New Youth Services scandal | Arkansas Blog

Friday, November 3, 2006

New Youth Services scandal

Posted By on Fri, Nov 3, 2006 at 2:50 PM

A new scandal is breaking over treatment at the state Youth Services Center at Alexander. It concerns overuse of psychotropic drugs to control behavior of children held there, one reportedly as young as six. The drugs were used to discipline unruly children, according to an internal report, in defiance of medical protocols and without proper physician approval or review.

The state apparently was tipped to a problem because of an increase in medical doses and began a surveillance program. Cornell Companies, the private contractor managing the program, will lose the contract to manage the facility. A State Police investigation is in the works.  The governor's office has promised an unceasing effort to get to the bottom of it.

It is the second high-profile calamity at the center, following the death of a patient, and comes under management of a company brought in to cure mismanagement by the state's own employees. Houston-based Cornell is paid $9.5 million a year under a contract that was supposed to run until 2008.

It is, unavoidably, another entry for the governor's  resume as an administrator as he prepares to run for president.

More details of today's news on the jump:




DHHS has terminated its contract with Cornell Companies to manage the 143-bed Alexander Youth Services Center for juvenile offenders.


REASONS: “staff may have inappropriately administered psychotropic drugs, failed to follow policy and failed to properly document medical care."


ACTIONS: Cornell was instructed, during its transition out of management, to “stop using psychotropic drugs as medical restraints," 2) the state reported suspected maltreatment to the Child Abuse Hotline, and 3) the state placed Sid Thompson, deputy director of the Division of Youth Services on the Alexander campus.


This is a “second major breakdown in the facility’s medical system.” (The death of 17-year-old LaKeisha Brown from an undiagnosed blood clot has been in the news recently.)


John Selig, director of DHHS, said he was “no longer confident” in Cornell’s management. Gov. Huckabee ordered a review and asked for State Police assistance.


An internal affairs unit report studied “forced psychotropic medications/chemical restraints” over a 45-day period beginning Sept. 1. Video surveillance of injection procedures was part of the investigation.

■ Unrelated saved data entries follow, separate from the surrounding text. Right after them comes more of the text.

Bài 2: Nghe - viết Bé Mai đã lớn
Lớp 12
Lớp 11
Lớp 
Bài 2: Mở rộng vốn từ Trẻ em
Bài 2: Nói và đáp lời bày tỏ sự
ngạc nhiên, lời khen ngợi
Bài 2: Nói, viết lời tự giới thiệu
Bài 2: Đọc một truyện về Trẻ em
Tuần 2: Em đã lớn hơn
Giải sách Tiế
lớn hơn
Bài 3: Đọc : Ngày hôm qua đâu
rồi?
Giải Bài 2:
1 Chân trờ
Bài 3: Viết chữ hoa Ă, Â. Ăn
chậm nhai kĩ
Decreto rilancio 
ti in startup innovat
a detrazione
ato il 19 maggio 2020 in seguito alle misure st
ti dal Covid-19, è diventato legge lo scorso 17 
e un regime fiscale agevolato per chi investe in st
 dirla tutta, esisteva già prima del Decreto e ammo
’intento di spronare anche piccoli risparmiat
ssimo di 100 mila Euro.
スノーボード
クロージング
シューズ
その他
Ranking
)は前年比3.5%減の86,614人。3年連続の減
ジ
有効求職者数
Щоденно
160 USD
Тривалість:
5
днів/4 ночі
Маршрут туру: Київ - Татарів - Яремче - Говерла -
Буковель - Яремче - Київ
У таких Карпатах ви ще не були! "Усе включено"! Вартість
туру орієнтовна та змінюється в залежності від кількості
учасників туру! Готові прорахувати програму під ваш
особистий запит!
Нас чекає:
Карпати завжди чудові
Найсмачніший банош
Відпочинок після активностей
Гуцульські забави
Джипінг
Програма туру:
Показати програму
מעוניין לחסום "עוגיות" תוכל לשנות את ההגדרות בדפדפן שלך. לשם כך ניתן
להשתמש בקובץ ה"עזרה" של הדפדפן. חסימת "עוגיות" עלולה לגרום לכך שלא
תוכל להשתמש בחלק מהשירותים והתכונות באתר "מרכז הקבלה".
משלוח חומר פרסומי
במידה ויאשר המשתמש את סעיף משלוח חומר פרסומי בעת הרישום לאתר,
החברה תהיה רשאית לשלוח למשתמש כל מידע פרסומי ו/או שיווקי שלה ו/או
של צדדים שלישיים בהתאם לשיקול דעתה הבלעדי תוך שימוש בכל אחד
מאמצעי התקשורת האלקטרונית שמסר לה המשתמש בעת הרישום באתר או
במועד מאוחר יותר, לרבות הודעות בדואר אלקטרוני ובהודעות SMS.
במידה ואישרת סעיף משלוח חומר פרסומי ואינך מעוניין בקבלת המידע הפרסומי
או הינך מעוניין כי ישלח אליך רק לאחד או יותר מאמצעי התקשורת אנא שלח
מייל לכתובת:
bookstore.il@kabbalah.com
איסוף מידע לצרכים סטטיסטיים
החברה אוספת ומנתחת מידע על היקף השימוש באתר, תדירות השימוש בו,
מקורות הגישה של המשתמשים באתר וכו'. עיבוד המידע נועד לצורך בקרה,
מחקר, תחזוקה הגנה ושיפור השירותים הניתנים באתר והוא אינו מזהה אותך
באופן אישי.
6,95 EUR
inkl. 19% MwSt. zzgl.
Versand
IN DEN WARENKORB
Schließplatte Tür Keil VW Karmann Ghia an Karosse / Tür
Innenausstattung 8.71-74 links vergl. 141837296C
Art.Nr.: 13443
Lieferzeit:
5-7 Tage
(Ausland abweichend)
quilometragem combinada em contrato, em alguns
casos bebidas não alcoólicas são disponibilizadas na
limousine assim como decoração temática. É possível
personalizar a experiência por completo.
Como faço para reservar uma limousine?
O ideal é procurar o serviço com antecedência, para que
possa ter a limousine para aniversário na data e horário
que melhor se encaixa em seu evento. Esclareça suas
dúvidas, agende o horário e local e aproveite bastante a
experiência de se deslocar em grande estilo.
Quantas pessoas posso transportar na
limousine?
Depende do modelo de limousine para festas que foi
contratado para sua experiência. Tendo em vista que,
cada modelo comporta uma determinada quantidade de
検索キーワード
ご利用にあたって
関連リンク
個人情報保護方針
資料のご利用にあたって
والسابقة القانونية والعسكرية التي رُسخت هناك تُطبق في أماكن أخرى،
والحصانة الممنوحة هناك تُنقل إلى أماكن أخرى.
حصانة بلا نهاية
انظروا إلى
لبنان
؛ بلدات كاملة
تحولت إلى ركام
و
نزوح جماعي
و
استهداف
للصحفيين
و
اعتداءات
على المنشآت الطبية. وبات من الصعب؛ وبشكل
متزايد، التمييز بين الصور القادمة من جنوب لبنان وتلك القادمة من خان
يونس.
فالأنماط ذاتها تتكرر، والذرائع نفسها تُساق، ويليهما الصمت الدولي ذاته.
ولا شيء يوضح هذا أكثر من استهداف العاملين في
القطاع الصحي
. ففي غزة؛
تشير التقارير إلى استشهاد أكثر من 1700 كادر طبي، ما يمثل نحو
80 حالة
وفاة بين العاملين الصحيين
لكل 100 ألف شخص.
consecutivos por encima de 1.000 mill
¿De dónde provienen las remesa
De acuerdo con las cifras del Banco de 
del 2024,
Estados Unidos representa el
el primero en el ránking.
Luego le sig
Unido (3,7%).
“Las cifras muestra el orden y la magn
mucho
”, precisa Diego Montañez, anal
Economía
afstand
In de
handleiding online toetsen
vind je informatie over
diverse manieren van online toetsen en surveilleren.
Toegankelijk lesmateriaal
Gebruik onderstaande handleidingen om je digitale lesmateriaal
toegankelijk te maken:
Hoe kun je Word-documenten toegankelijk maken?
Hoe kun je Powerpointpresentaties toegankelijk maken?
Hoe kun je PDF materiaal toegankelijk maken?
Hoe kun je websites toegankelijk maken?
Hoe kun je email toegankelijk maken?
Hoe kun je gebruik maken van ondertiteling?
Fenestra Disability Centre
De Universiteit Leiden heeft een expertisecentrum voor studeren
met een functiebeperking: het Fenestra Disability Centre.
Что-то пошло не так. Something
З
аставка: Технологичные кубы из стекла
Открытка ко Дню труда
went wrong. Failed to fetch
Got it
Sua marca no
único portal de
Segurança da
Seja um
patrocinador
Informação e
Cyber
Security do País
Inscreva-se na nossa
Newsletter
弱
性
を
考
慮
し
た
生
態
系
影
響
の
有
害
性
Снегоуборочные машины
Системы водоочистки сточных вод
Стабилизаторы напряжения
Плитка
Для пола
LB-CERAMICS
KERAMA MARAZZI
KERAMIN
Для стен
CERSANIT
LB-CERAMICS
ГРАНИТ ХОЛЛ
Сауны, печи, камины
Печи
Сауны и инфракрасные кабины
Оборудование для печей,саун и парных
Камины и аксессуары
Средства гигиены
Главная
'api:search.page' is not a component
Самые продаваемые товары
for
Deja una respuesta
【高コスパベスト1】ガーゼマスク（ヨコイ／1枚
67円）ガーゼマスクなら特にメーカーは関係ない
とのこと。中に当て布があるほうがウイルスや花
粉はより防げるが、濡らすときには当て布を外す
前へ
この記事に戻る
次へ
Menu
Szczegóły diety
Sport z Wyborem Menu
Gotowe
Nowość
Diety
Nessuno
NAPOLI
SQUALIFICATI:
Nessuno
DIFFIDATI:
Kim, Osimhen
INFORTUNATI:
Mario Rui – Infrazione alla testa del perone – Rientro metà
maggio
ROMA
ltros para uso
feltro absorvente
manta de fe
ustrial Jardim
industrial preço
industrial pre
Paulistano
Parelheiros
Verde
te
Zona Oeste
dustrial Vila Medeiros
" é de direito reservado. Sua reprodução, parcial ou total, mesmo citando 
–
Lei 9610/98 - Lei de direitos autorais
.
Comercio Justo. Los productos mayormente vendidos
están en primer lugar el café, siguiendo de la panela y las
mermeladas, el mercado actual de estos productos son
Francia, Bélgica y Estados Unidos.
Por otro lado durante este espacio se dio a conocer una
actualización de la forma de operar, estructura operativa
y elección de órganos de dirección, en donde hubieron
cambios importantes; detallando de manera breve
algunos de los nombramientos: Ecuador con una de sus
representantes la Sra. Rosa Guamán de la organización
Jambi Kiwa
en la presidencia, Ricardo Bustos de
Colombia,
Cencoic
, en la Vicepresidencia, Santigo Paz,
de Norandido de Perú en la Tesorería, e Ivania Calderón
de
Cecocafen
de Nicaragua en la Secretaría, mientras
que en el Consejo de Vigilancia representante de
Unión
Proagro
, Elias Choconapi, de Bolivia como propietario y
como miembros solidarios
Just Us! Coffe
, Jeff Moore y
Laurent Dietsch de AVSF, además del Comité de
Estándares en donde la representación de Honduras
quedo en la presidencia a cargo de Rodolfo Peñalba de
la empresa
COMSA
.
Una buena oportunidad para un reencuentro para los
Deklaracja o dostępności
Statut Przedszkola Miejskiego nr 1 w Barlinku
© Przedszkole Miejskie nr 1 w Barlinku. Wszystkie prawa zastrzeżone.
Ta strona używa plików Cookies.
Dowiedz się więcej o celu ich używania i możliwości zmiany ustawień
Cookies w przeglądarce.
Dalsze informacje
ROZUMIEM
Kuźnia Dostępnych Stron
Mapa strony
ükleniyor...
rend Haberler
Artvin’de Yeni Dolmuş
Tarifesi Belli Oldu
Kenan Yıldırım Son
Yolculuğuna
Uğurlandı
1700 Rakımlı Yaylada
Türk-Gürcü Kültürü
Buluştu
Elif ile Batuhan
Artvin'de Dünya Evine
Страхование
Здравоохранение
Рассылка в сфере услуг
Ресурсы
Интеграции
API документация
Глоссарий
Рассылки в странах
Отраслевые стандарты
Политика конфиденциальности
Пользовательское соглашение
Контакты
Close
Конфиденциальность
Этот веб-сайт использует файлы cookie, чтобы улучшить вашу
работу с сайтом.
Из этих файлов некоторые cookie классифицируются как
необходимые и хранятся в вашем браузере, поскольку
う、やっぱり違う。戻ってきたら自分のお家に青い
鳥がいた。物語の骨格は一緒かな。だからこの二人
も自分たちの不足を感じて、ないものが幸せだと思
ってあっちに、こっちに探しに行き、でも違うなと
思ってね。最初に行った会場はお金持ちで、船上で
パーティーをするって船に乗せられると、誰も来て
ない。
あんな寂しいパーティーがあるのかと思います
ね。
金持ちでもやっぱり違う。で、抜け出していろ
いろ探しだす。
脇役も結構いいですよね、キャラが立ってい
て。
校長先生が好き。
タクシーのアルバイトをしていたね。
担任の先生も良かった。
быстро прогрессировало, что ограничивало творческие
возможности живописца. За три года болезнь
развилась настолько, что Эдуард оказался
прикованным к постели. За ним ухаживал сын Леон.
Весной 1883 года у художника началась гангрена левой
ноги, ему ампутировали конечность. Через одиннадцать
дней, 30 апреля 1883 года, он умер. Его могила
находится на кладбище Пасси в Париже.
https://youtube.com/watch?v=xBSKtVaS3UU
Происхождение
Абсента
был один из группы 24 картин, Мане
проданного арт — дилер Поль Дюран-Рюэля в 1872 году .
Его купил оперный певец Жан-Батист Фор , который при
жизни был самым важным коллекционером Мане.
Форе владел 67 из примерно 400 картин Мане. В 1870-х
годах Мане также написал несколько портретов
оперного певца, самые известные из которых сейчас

A log showed 22 juveniles had been given 52 injections of Thorazine and Benadryl as chemical restraints. But a separate incident report showed 16 injections were not recorded on the log and a total of 25 juveniles received injections. There were signed physician orders for injections in only 11 of the 25 cases.


Though policy says clients may refuse injections except in emergencies, video surveillance and interviews indicated  some injections were given “against the will of the juveniles.” In no case was a second physician’s opinion obtained as required when medication was forced, nor were the injections reviewed by an independent psychiatrist.


Though not allowed as discipline, the report concluded that medication was used as a disciplinary tool.


The report further found:


*Evidence that orders were falsified

*Nurses weren’t adequately briefed on medication protocols.